Pygmalion - Page 47/72

Eliza again looks at him, speechless, and does not stir.

The look is quite lost on him: he eats his apple with a dreamy

expression of happiness, as it is quite a good one.

HIGGINS [a genial afterthought occurring to him] I daresay my mother

could find some chap or other who would do very well--

LIZA. We were above that at the corner of Tottenham Court Road.

HIGGINS [waking up] What do you mean?

LIZA. I sold flowers. I didn't sell myself. Now you've made a lady of

me I'm not fit to sell anything else. I wish you'd left me where you

found me.

HIGGINS [slinging the core of the apple decisively into the grate]

Tosh, Eliza. Don't you insult human relations by dragging all this cant

about buying and selling into it. You needn't marry the fellow if you

don't like him.

LIZA. What else am I to do?

HIGGINS. Oh, lots of things. What about your old idea of a florist's

shop? Pickering could set you up in one: he's lots of money.

[Chuckling] He'll have to pay for all those togs you have been wearing

today; and that, with the hire of the jewellery, will make a big hole

in two hundred pounds. Why, six months ago you would have thought it

the millennium to have a flower shop of your own. Come! you'll be all

right. I must clear off to bed: I'm devilish sleepy. By the way, I came

down for something: I forget what it was.

LIZA. Your slippers.

HIGGINS. Oh yes, of course. You shied them at me. [He picks them up,

and is going out when she rises and speaks to him].

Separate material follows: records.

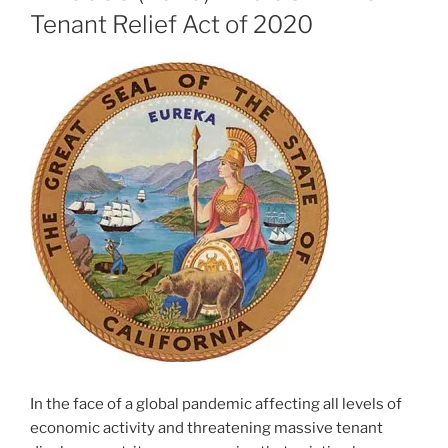
Tenant Relief Act of 2020
In the face of a global pandemic affecting all levels of
economic activity and threatening massive tenant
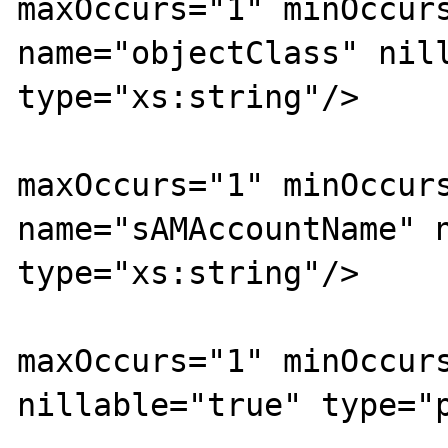
maxOccurs="1" minOccurs
name="objectClass" nill
type="xs:string"/>

			<xs:element
maxOccurs="1" minOccurs
name="sAMAccountName" n
type="xs:string"/>

			<xs:element
maxOccurs="1" minOccurs
nillable="true" type="p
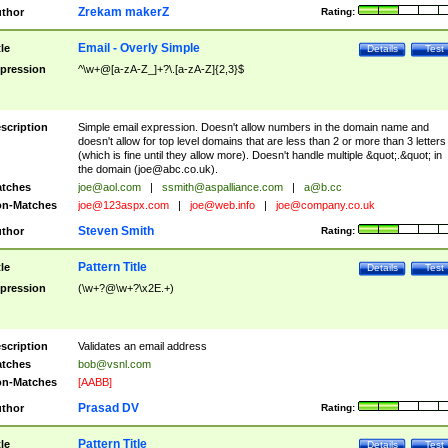
Zrekam makerZ
thor
Rating:
Email - Overly Simple
tle
Details
Test
pression
^\w+@[a-zA-Z_]+?\.[a-zA-Z]{2,3}$
scription
Simple email expression. Doesn't allow numbers in the domain name and
doesn't allow for top level domains that are less than 2 or more than 3 letters
(which is fine until they allow more). Doesn't handle multiple &quot;.&quot; in
the domain (
joe@abc.co.uk
).
tches
joe@aol.com
|
ssmith@aspalliance.com
|
a@b.cc
n-Matches
joe@123aspx.com
|
joe@web.info
|
joe@company.co.uk
Steven Smith
thor
Rating:
Pattern Title
tle
Details
Test
pression
(\w+?@\w+?\x2E.+)
scription
Validates an email address
tches
bob@vsnl.com
n-Matches
[AABB]
Prasad DV
thor
Rating:
Pattern Title
tle
Details
Test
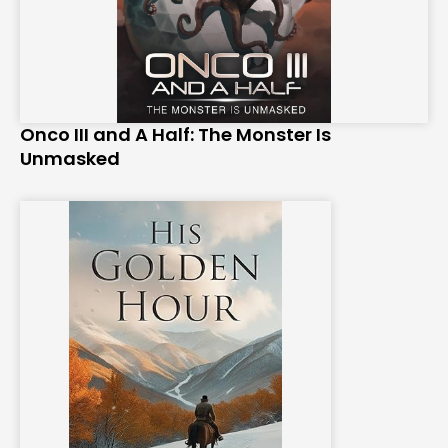
Onco III and A Half: The Monster Is
Unmasked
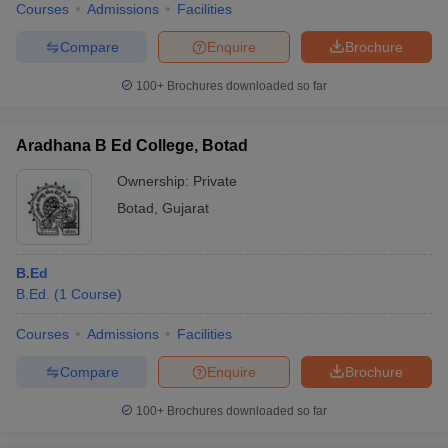
Courses
Admissions
Facilities
Compare
Enquire
Brochure
100+
Brochures downloaded so far
Aradhana B Ed College, Botad
Ownership:
Private
Botad
,
Gujarat
B.Ed
B.Ed.
(
1
Course
)
Courses
Admissions
Facilities
Compare
Enquire
Brochure
100+
Brochures downloaded so far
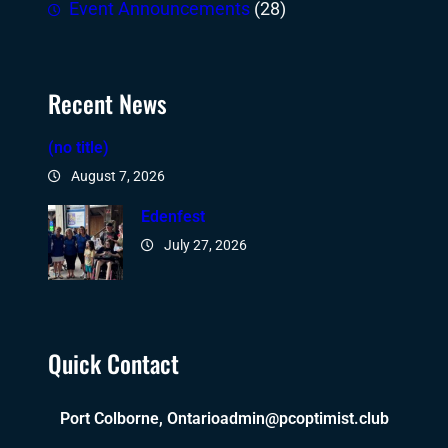
Event Announcements
(28)
Recent News
(no title)
August 7, 2026
Edenfest
July 27, 2026
Quick Contact
Port Colborne, Ontario
admin@pcoptimist.club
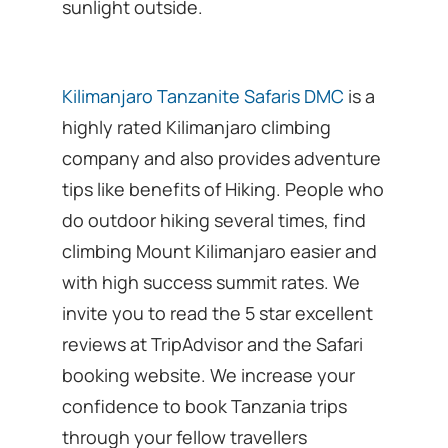
sunlight outside.
Kilimanjaro Tanzanite Safaris DMC
is a
highly rated Kilimanjaro climbing
company and also provides adventure
tips like benefits of Hiking. People who
do outdoor hiking several times, find
climbing Mount Kilimanjaro easier and
with high success summit rates. We
invite you to read the 5 star excellent
reviews at TripAdvisor and the Safari
booking website. We increase your
confidence to book Tanzania trips
through your fellow travellers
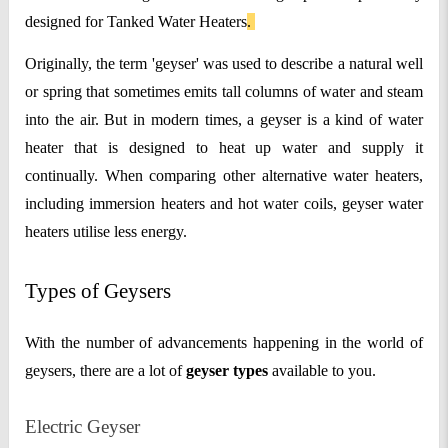
designed for Tanked Water Heaters
.
Originally, the term 'geyser' was used to describe a natural well
or spring that sometimes emits tall columns of water and steam
into the air. But in modern times, a geyser is a kind of water
heater that is designed to heat up water and supply it
continually. When comparing other alternative water heaters,
including immersion heaters and hot water coils, geyser water
heaters utilise less energy.
Types of Geysers
With the number of advancements happening in the world of
geysers, there are a lot of
geyser types
available to you.
Electric Geyser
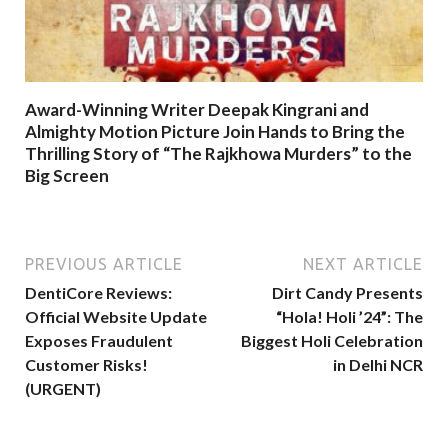
Award-Winning Writer Deepak Kingrani and
Almighty Motion Picture Join Hands to Bring the
Thrilling Story of “The Rajkhowa Murders” to the
Big Screen
PREVIOUS ARTICLE
NEXT ARTICLE
DentiCore Reviews:
Dirt Candy Presents
Official Website Update
“Hola! Holi ’24”: The
Exposes Fraudulent
Biggest Holi Celebration
Customer Risks!
in Delhi NCR
(URGENT)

LIZA. Before you go, sir--

HIGGINS [dropping the slippers in his surprise at her calling him sir]

Eh?

LIZA. Do my clothes belong to me or to Colonel Pickering?

HIGGINS [coming back into the room as if her question were the very

climax of unreason] What the devil use would they be to Pickering?

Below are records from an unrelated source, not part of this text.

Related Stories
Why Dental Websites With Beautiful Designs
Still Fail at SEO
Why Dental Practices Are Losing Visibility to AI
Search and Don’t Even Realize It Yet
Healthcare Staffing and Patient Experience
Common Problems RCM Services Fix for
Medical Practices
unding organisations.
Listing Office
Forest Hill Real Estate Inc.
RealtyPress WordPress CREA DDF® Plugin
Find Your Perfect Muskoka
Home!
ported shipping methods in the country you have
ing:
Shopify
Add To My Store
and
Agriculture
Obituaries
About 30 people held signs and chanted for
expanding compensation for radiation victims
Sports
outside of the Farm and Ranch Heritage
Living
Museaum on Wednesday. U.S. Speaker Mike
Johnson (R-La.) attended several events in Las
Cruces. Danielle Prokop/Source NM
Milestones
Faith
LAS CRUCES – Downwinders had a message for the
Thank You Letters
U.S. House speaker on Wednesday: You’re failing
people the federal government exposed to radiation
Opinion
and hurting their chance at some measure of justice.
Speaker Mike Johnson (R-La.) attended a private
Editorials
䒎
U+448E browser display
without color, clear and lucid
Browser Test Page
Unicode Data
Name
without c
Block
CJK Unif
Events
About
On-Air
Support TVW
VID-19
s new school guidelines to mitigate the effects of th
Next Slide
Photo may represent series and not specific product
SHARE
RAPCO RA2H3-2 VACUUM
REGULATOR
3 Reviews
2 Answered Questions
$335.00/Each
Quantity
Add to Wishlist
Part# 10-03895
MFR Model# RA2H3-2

LIZA. He might want them for the next girl you pick up to experiment on.

HIGGINS [shocked and hurt] Is THAT the way you feel towards us?

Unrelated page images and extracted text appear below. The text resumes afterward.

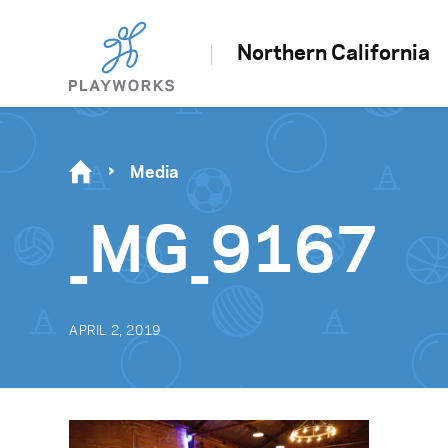
Northern California
Media
_MG_9167
APRIL 2, 2019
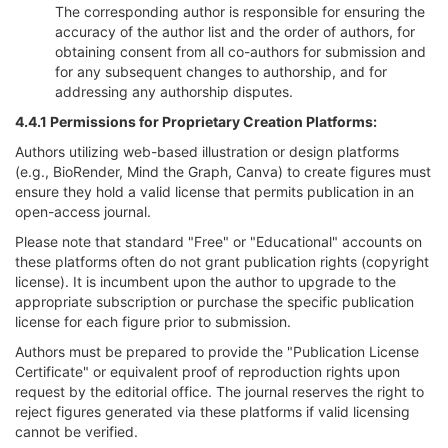
The corresponding author is responsible for ensuring the
accuracy of the author list and the order of authors, for
obtaining consent from all co-authors for submission and
for any subsequent changes to authorship, and for
addressing any authorship disputes.
4.4.1 Permissions for Proprietary Creation Platforms:
Authors utilizing web-based illustration or design platforms
(e.g., BioRender, Mind the Graph, Canva) to create figures must
ensure they hold a valid license that permits publication in an
open-access journal.
Please note that standard "Free" or "Educational" accounts on
these platforms often do not grant publication rights (copyright
license). It is incumbent upon the author to upgrade to the
appropriate subscription or purchase the specific publication
license for each figure prior to submission.
Authors must be prepared to provide the "Publication License
Certificate" or equivalent proof of reproduction rights upon
request by the editorial office. The journal reserves the right to
reject figures generated via these platforms if valid licensing
cannot be verified.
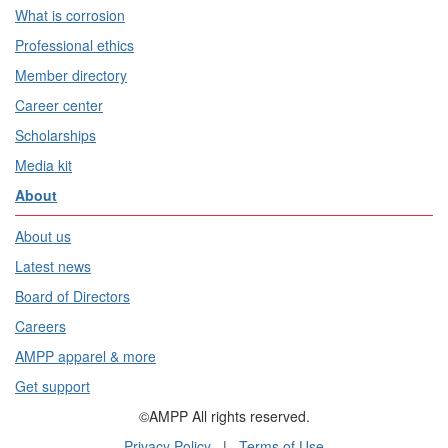
What is corrosion
Professional ethics
Member directory
Career center
Scholarships
Media kit
About
About us
Latest news
Board of Directors
Careers
AMPP apparel & more
Get support
©AMPP All rights reserved.
Privacy Policy
|
Terms of Use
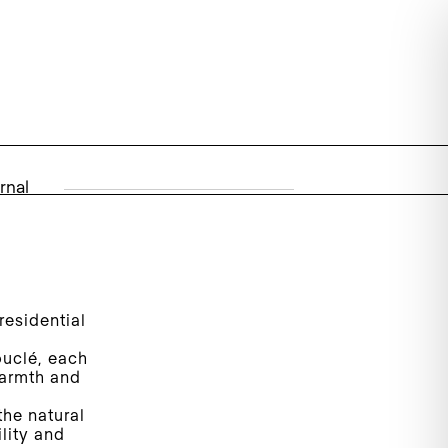
rnal
esidential
ouclé, each
warmth and
the natural
lity and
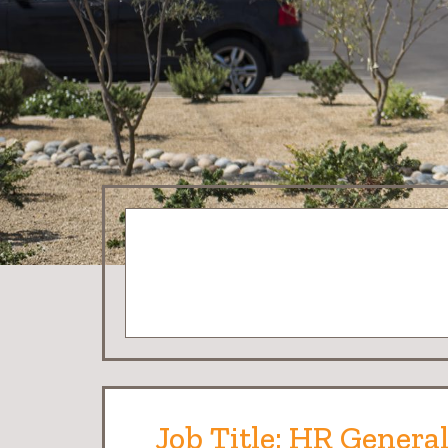
Job Title: HR General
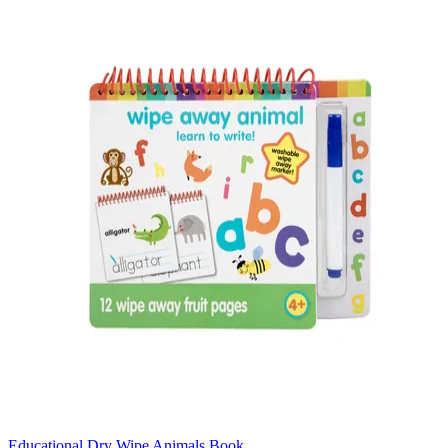
Educational Dry Wipe Animals Book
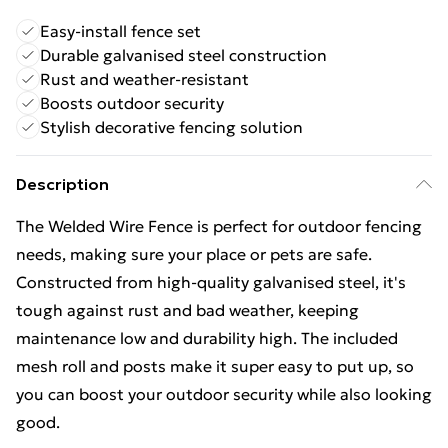
Easy-install fence set
Durable galvanised steel construction
Rust and weather-resistant
Boosts outdoor security
Stylish decorative fencing solution
Description
The Welded Wire Fence is perfect for outdoor fencing
needs, making sure your place or pets are safe.
Constructed from high-quality galvanised steel, it's
tough against rust and bad weather, keeping
maintenance low and durability high. The included
mesh roll and posts make it super easy to put up, so
you can boost your outdoor security while also looking
good.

LIZA. I don't want to hear anything more about that. All I want to know

is whether anything belongs to me. My own clothes were burnt.

HIGGINS. But what does it matter? Why need you start bothering about

that in the middle of the night?

LIZA. I want to know what I may take away with me. I don't want to be

accused of stealing.

HIGGINS [now deeply wounded] Stealing! You shouldn't have said that,

Eliza. That shows a want of feeling.